##### EXERCISE DATA #####

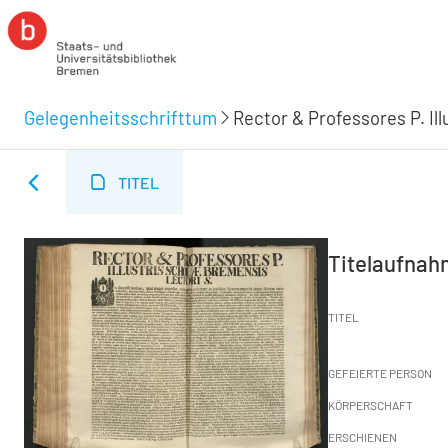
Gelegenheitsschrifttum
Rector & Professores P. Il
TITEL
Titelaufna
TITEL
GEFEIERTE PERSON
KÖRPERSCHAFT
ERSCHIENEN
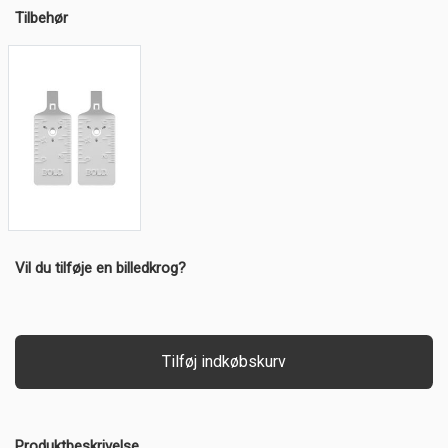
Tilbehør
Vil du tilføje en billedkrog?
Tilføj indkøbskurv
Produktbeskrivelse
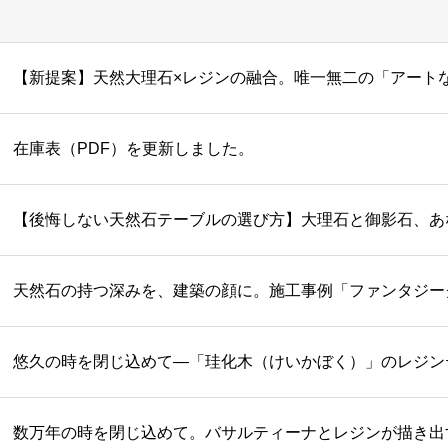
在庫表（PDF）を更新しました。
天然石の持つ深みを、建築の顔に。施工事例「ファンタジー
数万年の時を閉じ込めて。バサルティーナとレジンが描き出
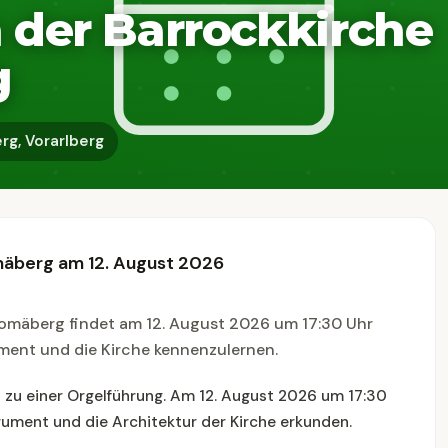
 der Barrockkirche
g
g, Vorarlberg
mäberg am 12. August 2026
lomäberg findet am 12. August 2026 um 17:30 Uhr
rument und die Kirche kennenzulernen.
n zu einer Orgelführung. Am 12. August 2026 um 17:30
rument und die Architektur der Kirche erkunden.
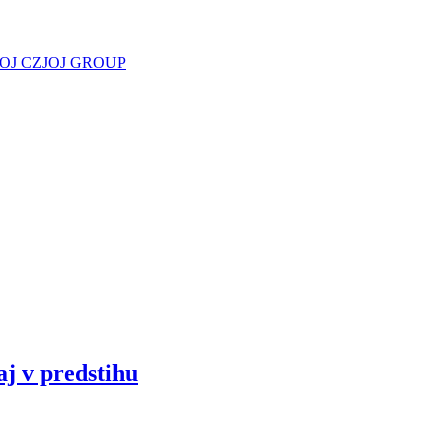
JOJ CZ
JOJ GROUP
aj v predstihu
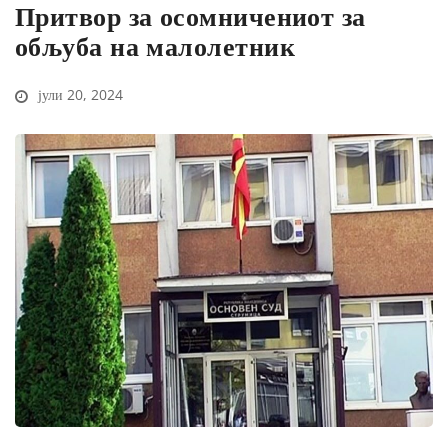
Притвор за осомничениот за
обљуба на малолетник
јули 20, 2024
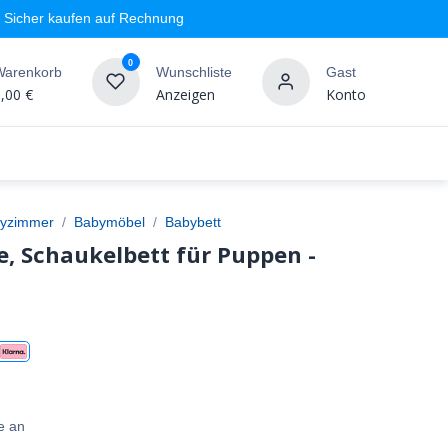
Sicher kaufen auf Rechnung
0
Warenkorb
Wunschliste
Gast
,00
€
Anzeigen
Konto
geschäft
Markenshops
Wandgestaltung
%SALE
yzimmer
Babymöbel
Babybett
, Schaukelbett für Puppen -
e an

#####

• [TASK INSTRUCTIONS]: Word for word, retype the lines in the entries above that run from the one with "Rector & Professores P. Il" through the one with "g, Vorarlberg". Both ends count; pictures do not.

• [PROBLEM SOLUTION]:
Rector & Professores P. Il
TITEL
Titelaufna
TITEL
GEFEIERTE PERSON
KÖRPERSCHAFT
ERSCHIENEN
Tilbehør
Vil du tilføje en billedkrog?
Tilføj indkøbskurv
Produktbeskrivelse
在庫表（PDF）を更新しました。
天然石の持つ深みを、建築の顔に。施工事例「ファンタジー
数万年の時を閉じ込めて。バサルティーナとレジンが描き出
 der Barrockkirche
g
g, Vorarlberg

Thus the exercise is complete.